Unser Budapester Bruderorgan „Volksstimme“ weiß eine grauenhafte Mitteilung zu machen, die herzzerreißend und selbst für die verrotteten Zustände in Ungarn geradezu beispiellos ist. Der Stadtphysikus hielt auf dem Lebensmittelmarkte eine Inspizierung und konfiszierte bei einer Ruthenin Butter, deren Farbe und Geschmack verdächtig war. Die chemische Untersuchung führte zur überraschenden Entdeckung, dass die Butter aus mit Rahm gemischter menschlicher Muttermilch hergestellt sei!

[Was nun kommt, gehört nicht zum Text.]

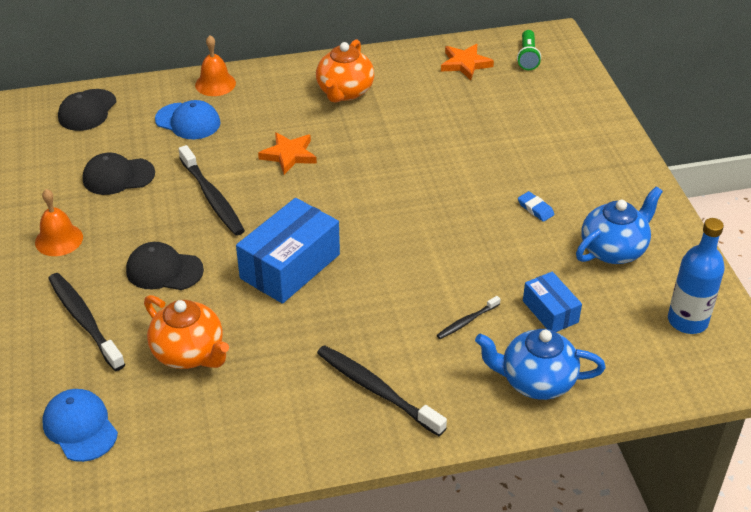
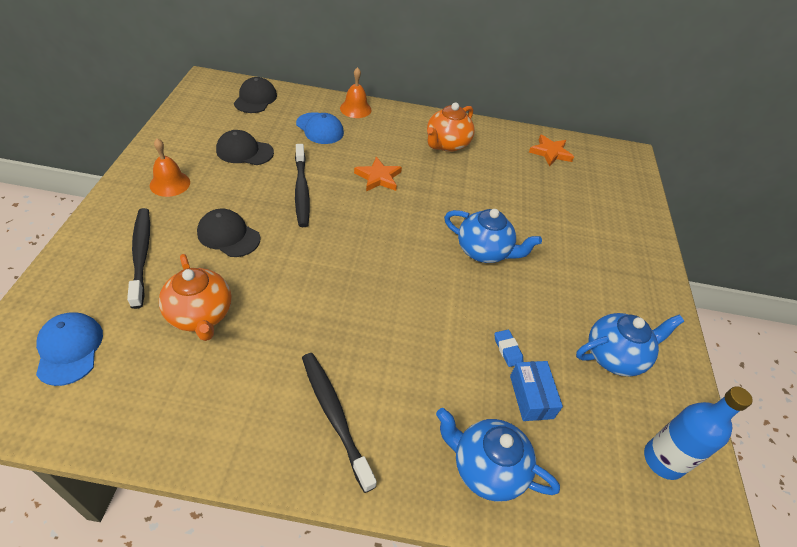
camera: 15 degrees right, 5 degrees up
(87, 110) = (255, 99): black cap -> black cap turned 150 degrees clockwise
(290, 266) = (327, 268): blue box -> none
(443, 195) = (484, 251): none -> blue teapot
(467, 321) = (450, 377): black toothbrush -> none
(527, 57) = (603, 163): green flashlight -> none
(535, 209) = (558, 291): blue eraser -> blue eraser (507, 349)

Die arme Frau wurde wegen Lebensmittelfälschung zur Verantwortung gezogen und sagte:

„Wir hungern und darben in den Bergen… Mein Kindlein starb, es war acht Tage alt… Milch hatte ich im Überfluss, ich dachte, es wäre schade darum, es ist ja gute Muttermilch…  ich mischte sie mit Kuhrahm, es gab gute Butter!… Ich habe solche schon oft verkauft. Man will ja leben…“

Der Polizeihauptmann war ergriffen, er musste aber die Frau dennoch verurteilen, damit die übrigen, im Elend lebenden ruthenischen Mütter ihr Beispiel nicht befolgen. Die Frau hat aus ihrer eigenen Milch täglich bloß für etwa 20-30 Heller Butter machen können – nur in furchtbarster Not konnte sie zu diesem Ausweg kommen.

Die bürgerliche Welt aber opfert hunderte Millionen den nimmersatten Militarismus, während Proletarierfrauen ihre Muttermilch verkaufen müssen!